Another Brain-Dead Housing Initiative

Foreclosed house on the market in Richmond for $103,587 — 1,434 square feet of living space. Source: Zillow.

by James A. Bacon

Broadly speaking, there are two ways to create a supply of affordable housing in Virginia. One is to loosen zoning restrictions so developers and home builders can build more houses and apartments, thus relieving scarcity and putting a downward pressure on prices across the board. The other is for the government to arrange for the construction of lower-income housing. Governor Ralph Northam is doubling down on the latter strategy.

Yesterday the Governor announced that his proposed budget will include $92 million in new funding to address housing affordability, eviction rates, and housing for the disabled. Of that sum, $63 million will go to the Virginia Housing Trust Fund, which provides financing for affordable housing.

Here’s the irony. In the Richmond region, the cost for the Richmond Redevelopment and Housing Authority to build new “affordable housing” units runs as high as $250,000 per unit. The median home value — half of the houses on the market are more expensive, half less expensive — in the Richmond market is $223,400, according to Zillow. In other words, it costs government more to build a unit of low-income housing than for the private sector to provide middle-income housing.

Why would that be? I posit the existence of a “housing/industrial complex” in which vast sums of money are consumed by planning, consultants, studies, and administrative overhead; and, further, in which developers and home builders must penetrate a thicket of rules and regulations, thus reducing the number of participants in the lower-income market and suppressing price competition. That’s over and above the challenge of getting local government permission, often in the face of NIMBY resistance, to find a location to build the housing.

Whatever the exact case, so-called “affordable” housing provided by the government is unaffordable to the taxpayer.

The root cause of unaffordable housing is the inability of supply to keep up with demand. Between 2010 and 2017, according to American Community Survey data, Virginia’s population increased by 6.6% while the number of housing units increased only 3.0%. When more people bid for a limited supply of houses (either to buy or rent), the price of houses goes up! This is not rocket science!!

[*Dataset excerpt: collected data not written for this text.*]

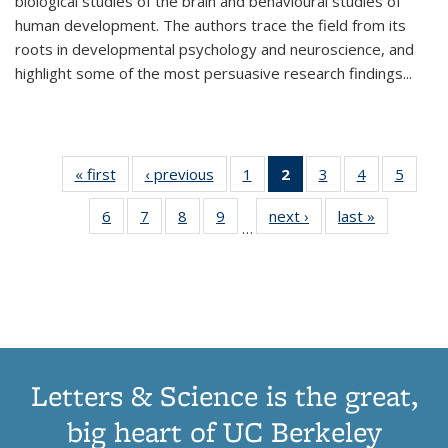
biological studies of the brain and behavioural studies of
human development. The authors trace the field from its
roots in developmental psychology and neuroscience, and
highlight some of the most persuasive research findings
...
« first
Thumbnail
‹ previous
Thumbnail
1
of 11
2
of 11
3
of 11
4
of 11
5
of
list:
list:
Thumbnail
Thumbnail
Thumbnail
Thumbnail
Thum
6
of 11
7
of 11
8
of 11
9
of 11
next ›
Thumbnail
last »
Thumbnai
Publications
Publications
list:
list:
list:
list:
lis
…
Thumbnail
Thumbnail
Thumbnail
Thumbnail
list:
list:
Publications
Publications
Publications
Publications
Public
list:
list:
list:
list:
Publications
Publicatio
(Current
Publications
Publications
Publications
Publications
page)
Letters & Science is the great,
big heart of UC Berkeley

So, Virginia can continue down its path of suppressing home building through local zoning codes and regulations, or pretending to do something by making paltry symbolic gestures — at the expense of taxpayers — that accomplish almost nothing. The $63 million Northam proposes to put in the Virginia Housing Trust Fund is the equivalent of building about 250 housing units at $250,000 a pop, if we use Richmond prices as a benchmark — and fewer units if we use Northern Virginia’s $350,000 per unit as a benchmark. Compared to the magnitude of the problem, the benefit to Virginia’s poor will be imperceptible.

Without fundamental reforms to zoning policies and housing markets, population will continue to outstrip the supply of new housing, prices will continue to push higher, the cost of housing will become increasingly unaffordable to lower-income Virginians, and the brain-dead political class will “do something” about the problem by pouring more taxpayer money into failed solutions.